As I predicted would happen in the latest edition of my Index of Leading Environmental Indicators, new data out this week shows that U.S. greenhouse gas emissions actually fell last year by 1.3%, even as the economy grew by 3.3 percent.
This is extremely significant because it is the first time ever that U.S. greenhouse gas emissions have fallen in a non-recession year, and it shows that we can indeed reduce our greenhouse gas emissions intensity (the amount of greenhouse gases emitted per dollar of economic output) at a rate that exceeds our economic growth rate.
So what was the reaction to this good news?

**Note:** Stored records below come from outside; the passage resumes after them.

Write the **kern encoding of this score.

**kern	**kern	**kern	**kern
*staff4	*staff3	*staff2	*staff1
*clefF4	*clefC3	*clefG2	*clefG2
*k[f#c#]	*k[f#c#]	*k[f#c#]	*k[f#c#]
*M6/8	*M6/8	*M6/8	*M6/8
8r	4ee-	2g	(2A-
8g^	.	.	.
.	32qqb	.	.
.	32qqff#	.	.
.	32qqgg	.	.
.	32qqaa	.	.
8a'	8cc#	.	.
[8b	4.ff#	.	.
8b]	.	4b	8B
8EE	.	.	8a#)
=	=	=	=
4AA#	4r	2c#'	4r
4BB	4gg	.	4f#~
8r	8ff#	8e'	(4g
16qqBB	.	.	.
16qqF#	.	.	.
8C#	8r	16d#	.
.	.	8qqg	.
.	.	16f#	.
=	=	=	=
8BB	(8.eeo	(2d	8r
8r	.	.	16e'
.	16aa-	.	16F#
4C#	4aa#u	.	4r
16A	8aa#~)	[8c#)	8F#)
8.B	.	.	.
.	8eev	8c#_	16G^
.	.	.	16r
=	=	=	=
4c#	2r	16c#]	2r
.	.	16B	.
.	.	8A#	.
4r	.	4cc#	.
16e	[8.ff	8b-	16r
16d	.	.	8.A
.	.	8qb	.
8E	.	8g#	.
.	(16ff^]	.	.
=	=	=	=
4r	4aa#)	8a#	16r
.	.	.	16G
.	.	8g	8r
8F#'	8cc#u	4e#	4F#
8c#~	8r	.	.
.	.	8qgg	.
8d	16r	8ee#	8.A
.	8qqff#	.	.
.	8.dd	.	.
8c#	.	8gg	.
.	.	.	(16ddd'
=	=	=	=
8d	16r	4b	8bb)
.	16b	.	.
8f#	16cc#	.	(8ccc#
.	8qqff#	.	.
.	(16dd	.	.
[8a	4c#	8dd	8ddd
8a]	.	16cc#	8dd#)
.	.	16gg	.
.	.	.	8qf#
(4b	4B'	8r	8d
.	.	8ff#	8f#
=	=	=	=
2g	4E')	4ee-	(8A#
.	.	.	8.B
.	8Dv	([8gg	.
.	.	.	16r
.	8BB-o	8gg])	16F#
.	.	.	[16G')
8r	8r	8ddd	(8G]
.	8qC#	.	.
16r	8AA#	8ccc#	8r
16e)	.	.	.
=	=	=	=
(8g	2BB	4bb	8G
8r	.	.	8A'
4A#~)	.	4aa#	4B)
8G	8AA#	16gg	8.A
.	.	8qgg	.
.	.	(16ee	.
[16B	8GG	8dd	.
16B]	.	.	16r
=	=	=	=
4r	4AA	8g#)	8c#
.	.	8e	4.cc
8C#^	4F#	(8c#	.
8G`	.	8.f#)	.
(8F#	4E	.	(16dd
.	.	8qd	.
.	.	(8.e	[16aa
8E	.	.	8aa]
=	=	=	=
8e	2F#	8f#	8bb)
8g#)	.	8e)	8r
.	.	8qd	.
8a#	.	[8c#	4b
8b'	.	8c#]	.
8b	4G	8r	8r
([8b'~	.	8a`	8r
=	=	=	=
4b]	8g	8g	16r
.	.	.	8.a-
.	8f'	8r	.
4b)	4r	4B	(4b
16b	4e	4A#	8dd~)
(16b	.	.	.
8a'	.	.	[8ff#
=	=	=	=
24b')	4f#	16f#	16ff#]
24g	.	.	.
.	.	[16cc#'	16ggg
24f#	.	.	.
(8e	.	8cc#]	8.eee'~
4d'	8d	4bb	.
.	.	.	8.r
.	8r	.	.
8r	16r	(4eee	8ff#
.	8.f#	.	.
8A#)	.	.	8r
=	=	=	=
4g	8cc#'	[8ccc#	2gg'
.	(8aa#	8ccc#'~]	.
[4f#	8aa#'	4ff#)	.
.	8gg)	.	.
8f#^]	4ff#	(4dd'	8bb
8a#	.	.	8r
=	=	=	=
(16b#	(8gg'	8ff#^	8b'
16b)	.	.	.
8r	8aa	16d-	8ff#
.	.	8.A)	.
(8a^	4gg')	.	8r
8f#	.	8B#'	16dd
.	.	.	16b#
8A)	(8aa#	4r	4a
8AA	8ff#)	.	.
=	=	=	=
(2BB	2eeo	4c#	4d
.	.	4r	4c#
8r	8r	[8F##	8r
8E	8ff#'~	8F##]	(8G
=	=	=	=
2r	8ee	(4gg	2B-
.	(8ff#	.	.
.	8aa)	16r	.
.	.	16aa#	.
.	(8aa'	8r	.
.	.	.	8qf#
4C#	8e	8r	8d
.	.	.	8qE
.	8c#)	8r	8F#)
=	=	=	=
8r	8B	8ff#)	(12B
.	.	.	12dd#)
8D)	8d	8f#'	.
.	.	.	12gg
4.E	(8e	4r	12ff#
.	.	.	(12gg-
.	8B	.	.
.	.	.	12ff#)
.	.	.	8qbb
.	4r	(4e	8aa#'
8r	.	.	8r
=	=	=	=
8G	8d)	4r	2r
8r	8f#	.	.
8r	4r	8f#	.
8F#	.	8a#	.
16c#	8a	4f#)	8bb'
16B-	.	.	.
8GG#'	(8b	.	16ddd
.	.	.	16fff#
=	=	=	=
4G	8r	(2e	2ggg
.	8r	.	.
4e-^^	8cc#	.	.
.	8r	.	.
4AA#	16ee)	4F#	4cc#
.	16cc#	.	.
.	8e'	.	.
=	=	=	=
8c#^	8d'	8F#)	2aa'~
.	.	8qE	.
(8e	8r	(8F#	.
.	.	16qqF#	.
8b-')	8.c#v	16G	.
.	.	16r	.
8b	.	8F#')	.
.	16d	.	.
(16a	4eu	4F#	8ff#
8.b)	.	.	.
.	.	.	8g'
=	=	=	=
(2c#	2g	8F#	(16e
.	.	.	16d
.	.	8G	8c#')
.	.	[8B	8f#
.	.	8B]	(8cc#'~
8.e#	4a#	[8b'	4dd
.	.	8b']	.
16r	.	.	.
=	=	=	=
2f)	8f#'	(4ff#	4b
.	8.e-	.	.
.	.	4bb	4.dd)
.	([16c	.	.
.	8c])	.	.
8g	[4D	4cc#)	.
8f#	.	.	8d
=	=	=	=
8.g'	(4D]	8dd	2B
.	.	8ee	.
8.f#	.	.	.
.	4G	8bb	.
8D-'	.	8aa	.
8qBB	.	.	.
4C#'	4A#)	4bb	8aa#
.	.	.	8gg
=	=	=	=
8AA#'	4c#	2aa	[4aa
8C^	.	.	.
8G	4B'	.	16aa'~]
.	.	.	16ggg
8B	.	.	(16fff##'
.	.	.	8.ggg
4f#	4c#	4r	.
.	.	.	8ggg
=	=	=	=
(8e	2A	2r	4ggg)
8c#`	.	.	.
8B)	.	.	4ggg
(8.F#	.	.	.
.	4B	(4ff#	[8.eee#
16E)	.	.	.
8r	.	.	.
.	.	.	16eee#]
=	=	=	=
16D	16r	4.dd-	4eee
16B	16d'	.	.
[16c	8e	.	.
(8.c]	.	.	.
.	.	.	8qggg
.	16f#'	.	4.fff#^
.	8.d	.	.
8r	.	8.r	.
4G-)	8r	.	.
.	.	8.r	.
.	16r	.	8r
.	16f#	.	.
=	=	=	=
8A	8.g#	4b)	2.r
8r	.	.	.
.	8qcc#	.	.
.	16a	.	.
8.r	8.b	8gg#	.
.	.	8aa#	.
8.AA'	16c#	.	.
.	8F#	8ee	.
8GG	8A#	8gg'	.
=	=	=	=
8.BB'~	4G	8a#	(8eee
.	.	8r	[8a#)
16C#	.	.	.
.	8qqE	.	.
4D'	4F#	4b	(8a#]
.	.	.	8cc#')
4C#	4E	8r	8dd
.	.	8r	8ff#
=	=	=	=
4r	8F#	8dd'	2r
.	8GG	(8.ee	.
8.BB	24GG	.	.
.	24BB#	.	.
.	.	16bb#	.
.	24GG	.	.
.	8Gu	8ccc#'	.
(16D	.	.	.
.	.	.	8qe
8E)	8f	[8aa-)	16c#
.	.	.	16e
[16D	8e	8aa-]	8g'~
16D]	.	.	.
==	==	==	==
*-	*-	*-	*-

Lots of complaints about Bush from the usual suspects. Sen. John Kerry (how many mansions and private planes do he and Teresa have again??) said: “The house is on fire, and he’s [Bush] trying to douse the flames with a watering can. The science tells us that we need to reduce our emissions by 60-80% by 2050 in order to avoid catastrophic damage.”
Jeremy Symons of the National Widlife Federation (by the way, has the NWF figured out a way to reduce the substantial, uh, emissions, of methane from cattle and sheep yet?) huffed: “Unfortunately, until we have government mandates to cut global warming pollution from big polluters, this year’s good news will be swallowed by the trend of rising pollution levels.”
This is another example of the boundless ignorance of the greenhouse gas campaigners: since 1990, GHG emissions from U.S. industry (“big polluters”) has been flat; U.S. methane emissions are slightly down in absolute terms, in fact. The growth in U.S. greenhouse gas emissions has come overwhelmingly from households and the transport sector–functions partly of rising population (and immigration?? Better not go there if you’re a green.). In other words, when folks say “big polluters,” they should look in the mirror. Especially if your name is Kerry or Gore, and you libe in 10,000 square foot houses.